Design: This retrospective cohort study identified decedents from Surveillance, Epidemiology, and End Results-Medicare data who were diagnosed with COPD, CHF, dementia, and cancer during 2001-2013 and died in 2002-2014. We used zero-inflated negative binomial regression models to examine the differential associations between length of hospice use and medical expenditures by newly diagnosed condition.

Participants: A total of 240,246 Medicare beneficiaries with newly-diagnosed COPD, CHF, dementia, and cancer, who had died between 13-36 months after diagnosis at age 67.5–94.9 and who had been enrolled in Medicare Parts A and B during the final 24 months of life. Non-cancer patients were identified from a random 5% sample of Medicare beneficiaries. Newly diagnosed was defined as a diagnosis in inpatient, outpatient, or physician settings without previous episodes within a year.
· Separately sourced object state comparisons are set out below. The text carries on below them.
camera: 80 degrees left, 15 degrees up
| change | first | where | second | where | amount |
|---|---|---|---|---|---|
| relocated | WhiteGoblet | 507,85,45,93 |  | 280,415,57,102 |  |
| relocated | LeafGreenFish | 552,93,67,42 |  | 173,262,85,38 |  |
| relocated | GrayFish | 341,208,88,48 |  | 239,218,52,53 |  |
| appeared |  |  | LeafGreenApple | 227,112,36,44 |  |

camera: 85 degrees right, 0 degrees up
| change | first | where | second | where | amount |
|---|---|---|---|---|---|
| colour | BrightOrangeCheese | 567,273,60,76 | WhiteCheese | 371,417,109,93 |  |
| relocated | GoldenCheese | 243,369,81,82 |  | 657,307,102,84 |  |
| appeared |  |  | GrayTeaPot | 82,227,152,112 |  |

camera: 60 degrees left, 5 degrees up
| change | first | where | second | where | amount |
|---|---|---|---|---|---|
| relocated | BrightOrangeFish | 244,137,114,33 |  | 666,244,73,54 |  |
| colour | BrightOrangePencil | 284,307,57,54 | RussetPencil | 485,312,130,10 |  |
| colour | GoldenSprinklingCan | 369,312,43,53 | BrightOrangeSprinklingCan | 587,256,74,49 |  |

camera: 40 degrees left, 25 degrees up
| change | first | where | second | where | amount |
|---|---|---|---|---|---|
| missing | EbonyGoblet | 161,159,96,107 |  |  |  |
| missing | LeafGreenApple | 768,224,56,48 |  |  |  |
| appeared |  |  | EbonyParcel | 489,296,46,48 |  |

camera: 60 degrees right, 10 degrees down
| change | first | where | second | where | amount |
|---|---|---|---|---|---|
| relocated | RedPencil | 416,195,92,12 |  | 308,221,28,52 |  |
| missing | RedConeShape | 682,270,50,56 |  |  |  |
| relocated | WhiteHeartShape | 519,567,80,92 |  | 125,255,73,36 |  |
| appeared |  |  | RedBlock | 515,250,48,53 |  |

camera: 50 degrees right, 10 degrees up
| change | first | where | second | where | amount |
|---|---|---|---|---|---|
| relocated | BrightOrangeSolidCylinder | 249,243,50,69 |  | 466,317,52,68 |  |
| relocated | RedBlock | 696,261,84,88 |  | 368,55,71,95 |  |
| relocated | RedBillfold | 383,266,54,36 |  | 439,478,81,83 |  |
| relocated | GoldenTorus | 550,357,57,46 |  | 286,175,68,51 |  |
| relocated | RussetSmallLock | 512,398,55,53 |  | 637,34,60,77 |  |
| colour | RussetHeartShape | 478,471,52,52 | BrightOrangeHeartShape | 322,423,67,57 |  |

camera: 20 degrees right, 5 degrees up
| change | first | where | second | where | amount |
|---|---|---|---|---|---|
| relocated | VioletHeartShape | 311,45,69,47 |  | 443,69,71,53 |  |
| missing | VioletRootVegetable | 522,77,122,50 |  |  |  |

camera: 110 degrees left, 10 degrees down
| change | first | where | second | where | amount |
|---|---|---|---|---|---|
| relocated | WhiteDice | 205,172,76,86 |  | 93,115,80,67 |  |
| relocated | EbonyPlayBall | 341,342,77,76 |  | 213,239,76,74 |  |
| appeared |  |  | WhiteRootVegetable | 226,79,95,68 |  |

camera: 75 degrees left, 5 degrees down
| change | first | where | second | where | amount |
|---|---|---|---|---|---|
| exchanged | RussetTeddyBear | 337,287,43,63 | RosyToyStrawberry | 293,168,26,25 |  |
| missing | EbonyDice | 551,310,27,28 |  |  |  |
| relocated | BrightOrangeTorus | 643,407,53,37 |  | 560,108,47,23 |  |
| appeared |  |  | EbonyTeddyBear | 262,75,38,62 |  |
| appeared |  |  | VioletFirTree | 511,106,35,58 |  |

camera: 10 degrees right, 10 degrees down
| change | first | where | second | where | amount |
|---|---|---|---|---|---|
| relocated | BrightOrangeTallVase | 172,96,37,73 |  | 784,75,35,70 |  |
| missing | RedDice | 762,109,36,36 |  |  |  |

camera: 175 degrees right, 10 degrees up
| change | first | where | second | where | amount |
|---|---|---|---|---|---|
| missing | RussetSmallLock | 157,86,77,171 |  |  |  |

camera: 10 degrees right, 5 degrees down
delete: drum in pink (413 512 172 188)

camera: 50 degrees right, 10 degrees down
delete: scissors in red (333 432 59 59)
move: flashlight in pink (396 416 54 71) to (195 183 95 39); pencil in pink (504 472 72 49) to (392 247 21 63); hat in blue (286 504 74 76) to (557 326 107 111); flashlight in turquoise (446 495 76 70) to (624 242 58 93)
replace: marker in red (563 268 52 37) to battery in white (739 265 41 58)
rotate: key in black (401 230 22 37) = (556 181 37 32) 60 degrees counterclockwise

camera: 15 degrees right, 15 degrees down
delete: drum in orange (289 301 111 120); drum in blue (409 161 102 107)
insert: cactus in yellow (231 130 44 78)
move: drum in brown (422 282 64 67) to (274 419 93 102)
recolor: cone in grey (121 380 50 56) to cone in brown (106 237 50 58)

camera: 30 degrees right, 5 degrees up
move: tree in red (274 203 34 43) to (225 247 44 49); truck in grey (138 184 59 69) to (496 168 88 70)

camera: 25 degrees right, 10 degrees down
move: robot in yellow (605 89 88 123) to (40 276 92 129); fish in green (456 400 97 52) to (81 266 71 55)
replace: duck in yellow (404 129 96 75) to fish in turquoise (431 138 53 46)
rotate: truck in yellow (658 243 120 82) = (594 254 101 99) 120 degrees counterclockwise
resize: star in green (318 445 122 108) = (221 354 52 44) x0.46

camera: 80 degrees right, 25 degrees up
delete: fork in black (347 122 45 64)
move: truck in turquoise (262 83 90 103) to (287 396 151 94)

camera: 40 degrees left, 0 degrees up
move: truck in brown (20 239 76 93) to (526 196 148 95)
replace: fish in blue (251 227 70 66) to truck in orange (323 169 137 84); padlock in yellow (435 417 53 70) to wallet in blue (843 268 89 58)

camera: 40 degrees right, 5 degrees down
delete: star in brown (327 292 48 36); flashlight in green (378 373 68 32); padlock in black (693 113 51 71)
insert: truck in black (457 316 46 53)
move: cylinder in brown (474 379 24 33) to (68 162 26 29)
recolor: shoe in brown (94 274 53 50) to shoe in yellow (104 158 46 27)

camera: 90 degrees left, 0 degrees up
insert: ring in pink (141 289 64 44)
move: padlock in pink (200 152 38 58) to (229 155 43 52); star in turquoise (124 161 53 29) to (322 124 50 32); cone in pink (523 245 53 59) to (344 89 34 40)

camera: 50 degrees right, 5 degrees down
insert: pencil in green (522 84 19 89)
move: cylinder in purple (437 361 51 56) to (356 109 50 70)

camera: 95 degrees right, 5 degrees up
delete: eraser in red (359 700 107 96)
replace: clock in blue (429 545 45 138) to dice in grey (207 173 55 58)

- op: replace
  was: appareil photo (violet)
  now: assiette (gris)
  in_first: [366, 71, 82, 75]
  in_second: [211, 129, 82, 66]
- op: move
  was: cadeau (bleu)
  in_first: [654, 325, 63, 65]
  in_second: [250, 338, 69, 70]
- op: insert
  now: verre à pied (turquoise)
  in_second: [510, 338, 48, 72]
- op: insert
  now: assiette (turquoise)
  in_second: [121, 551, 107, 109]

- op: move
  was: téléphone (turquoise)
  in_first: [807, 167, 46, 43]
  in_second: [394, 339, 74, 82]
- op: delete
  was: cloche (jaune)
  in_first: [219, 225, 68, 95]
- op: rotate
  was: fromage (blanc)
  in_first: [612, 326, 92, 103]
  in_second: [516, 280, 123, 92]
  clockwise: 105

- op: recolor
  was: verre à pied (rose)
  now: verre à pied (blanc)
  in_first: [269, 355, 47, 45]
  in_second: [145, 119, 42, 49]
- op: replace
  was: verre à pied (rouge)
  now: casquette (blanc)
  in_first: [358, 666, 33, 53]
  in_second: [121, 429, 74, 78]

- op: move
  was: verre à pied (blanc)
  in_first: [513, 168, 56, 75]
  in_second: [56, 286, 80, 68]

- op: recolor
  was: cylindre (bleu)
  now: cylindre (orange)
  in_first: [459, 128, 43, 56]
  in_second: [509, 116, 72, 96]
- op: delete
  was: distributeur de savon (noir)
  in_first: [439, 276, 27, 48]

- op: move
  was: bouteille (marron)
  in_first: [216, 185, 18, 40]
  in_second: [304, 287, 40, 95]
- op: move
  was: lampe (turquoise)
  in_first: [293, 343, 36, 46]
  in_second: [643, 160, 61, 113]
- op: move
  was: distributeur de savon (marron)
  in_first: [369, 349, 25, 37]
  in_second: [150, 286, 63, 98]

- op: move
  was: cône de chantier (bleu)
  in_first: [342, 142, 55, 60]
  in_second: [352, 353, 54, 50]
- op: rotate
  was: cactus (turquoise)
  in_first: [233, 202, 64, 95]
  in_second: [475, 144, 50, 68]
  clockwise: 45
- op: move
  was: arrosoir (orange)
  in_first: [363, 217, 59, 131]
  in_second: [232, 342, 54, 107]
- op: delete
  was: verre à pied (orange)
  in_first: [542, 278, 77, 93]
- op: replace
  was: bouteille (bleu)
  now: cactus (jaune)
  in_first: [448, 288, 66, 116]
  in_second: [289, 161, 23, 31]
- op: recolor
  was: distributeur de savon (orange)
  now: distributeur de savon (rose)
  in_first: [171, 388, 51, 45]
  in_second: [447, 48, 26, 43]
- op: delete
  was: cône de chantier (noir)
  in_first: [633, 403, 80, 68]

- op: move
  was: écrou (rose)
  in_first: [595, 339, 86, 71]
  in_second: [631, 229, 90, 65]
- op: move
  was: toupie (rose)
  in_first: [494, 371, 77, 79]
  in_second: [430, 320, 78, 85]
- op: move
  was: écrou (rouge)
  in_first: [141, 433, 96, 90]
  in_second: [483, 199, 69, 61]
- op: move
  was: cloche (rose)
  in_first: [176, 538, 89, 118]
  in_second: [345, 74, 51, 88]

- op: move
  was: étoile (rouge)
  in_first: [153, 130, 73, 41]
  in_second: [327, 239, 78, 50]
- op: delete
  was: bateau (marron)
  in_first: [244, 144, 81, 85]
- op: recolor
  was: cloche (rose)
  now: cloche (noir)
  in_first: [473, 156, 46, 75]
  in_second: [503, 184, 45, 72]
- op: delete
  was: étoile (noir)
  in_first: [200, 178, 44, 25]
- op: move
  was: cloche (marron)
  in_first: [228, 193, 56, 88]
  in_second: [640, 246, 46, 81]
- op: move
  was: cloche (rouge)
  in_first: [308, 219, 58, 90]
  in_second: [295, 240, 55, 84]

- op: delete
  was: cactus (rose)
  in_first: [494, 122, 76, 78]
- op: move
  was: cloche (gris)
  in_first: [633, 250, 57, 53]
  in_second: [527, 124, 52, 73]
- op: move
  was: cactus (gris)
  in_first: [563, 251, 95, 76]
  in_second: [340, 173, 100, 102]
Exposure: Length of hospice services during the last year of life

Main Outcome: Total medical expenditures (2016 dollars) in the last year of life

Results: Cancer decedents had longer lengths of hospice use (27.4% with more than 7 days), than COPD (12.6%), CHF (12.5%), and dementia (20.4%). In adjusted analyses, longer lengths of stay in hospice beyond 7 days were associated with up to $8,352 lower expenditures for cancer decedents ($56,477 vs. $64,688; P<.001), compared to their counterparts without hospice use. In contrast, adjusted end-of-life expenditures of non-cancer patients with more than 31-day hospice enrollment were highest in each condition category. Compared to the counterparts with no hospice use, dementia patients with longer than 30-day hospice enrollments with dementia spent $17,611 more in the last year of life prior to deaths. Similarly, COPD (CHD) patients with longer than 30-day hospice enrollments cost $11,185 (9,280) more in the last year of end-of life.

Conclusions and Relevance: Longer length of hospice services for sample non-cancer decedents was associated with an average increase in Medicare expenditures in the last year of life, while decreasing expenditures for cancer decedents.